STORED DATA:
::::
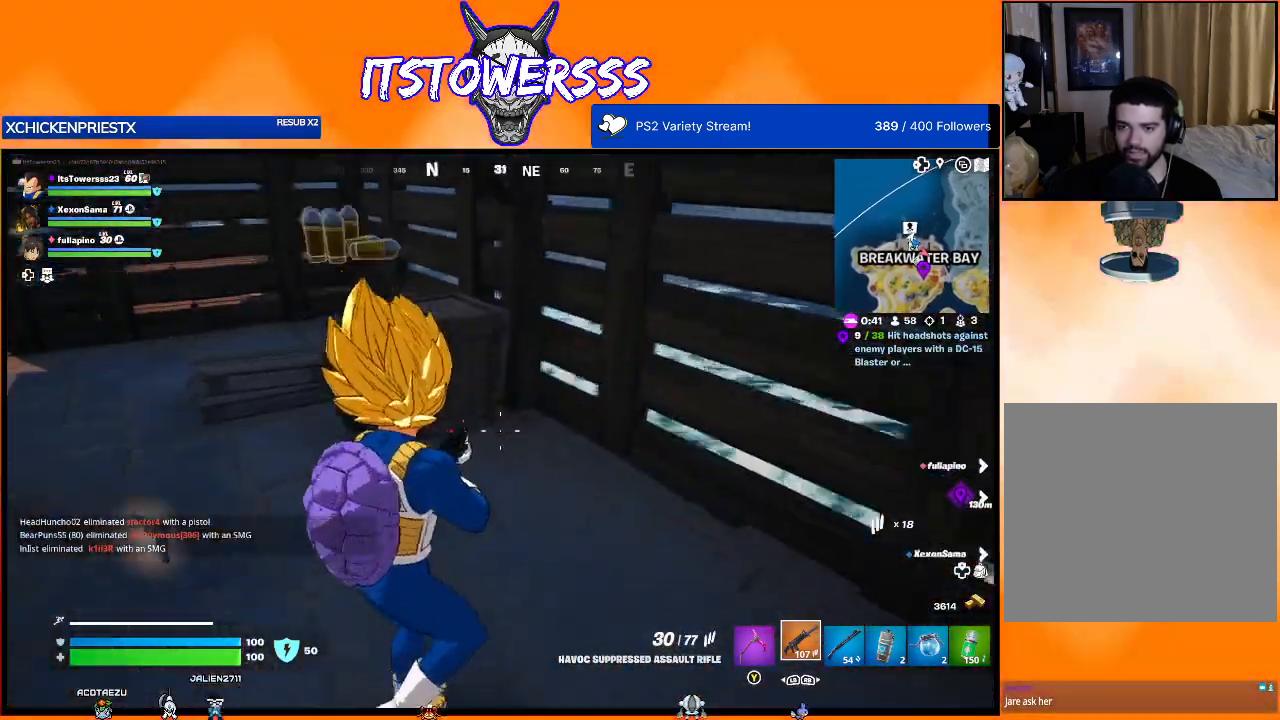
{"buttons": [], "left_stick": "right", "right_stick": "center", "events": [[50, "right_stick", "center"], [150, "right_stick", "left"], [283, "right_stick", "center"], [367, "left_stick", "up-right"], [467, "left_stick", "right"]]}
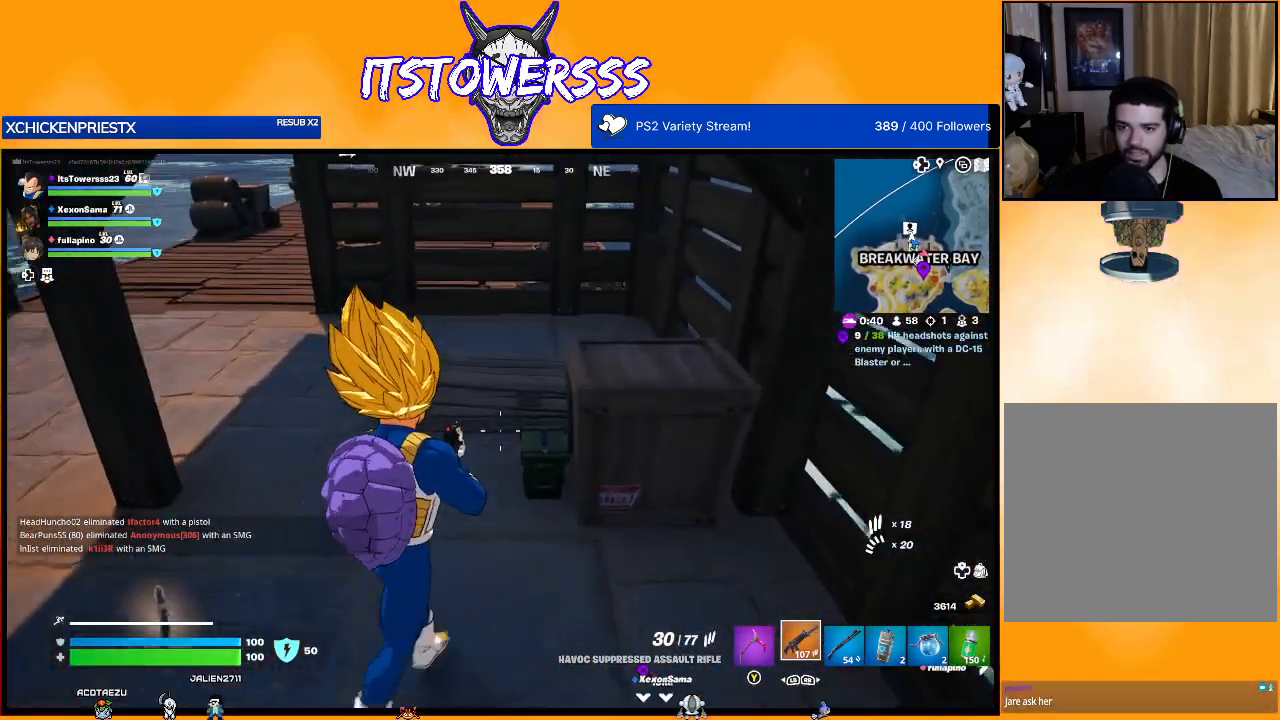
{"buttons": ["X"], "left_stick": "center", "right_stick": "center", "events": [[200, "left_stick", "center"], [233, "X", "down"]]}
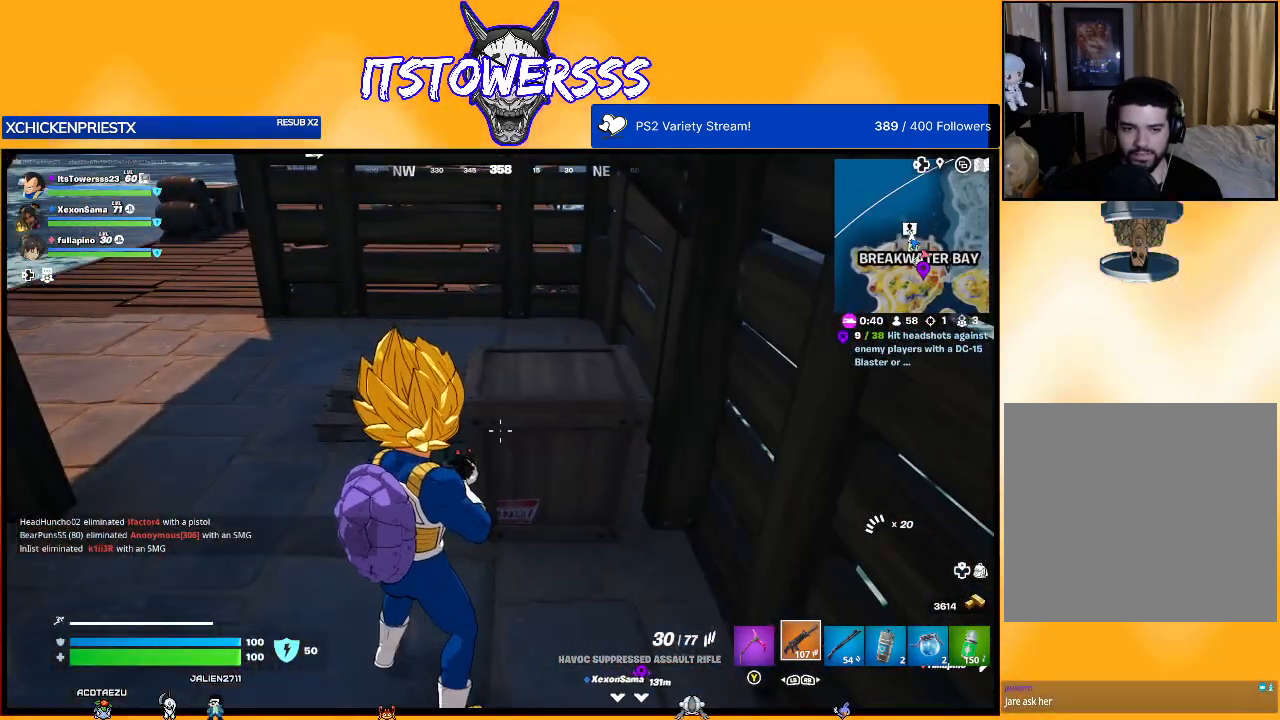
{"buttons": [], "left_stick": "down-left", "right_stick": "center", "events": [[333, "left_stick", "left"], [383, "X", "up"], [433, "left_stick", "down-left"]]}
::::
ASSIGNMENT:
Without any pictures, print the whole listing again exactly as it stands.

EXERCISE SOLUTION:
{"buttons": [], "left_stick": "right", "right_stick": "center", "events": [[50, "right_stick", "center"], [150, "right_stick", "left"], [283, "right_stick", "center"], [367, "left_stick", "up-right"], [467, "left_stick", "right"]]}
{"buttons": ["X"], "left_stick": "center", "right_stick": "center", "events": [[200, "left_stick", "center"], [233, "X", "down"]]}
{"buttons": [], "left_stick": "down-left", "right_stick": "center", "events": [[333, "left_stick", "left"], [383, "X", "up"], [433, "left_stick", "down-left"]]}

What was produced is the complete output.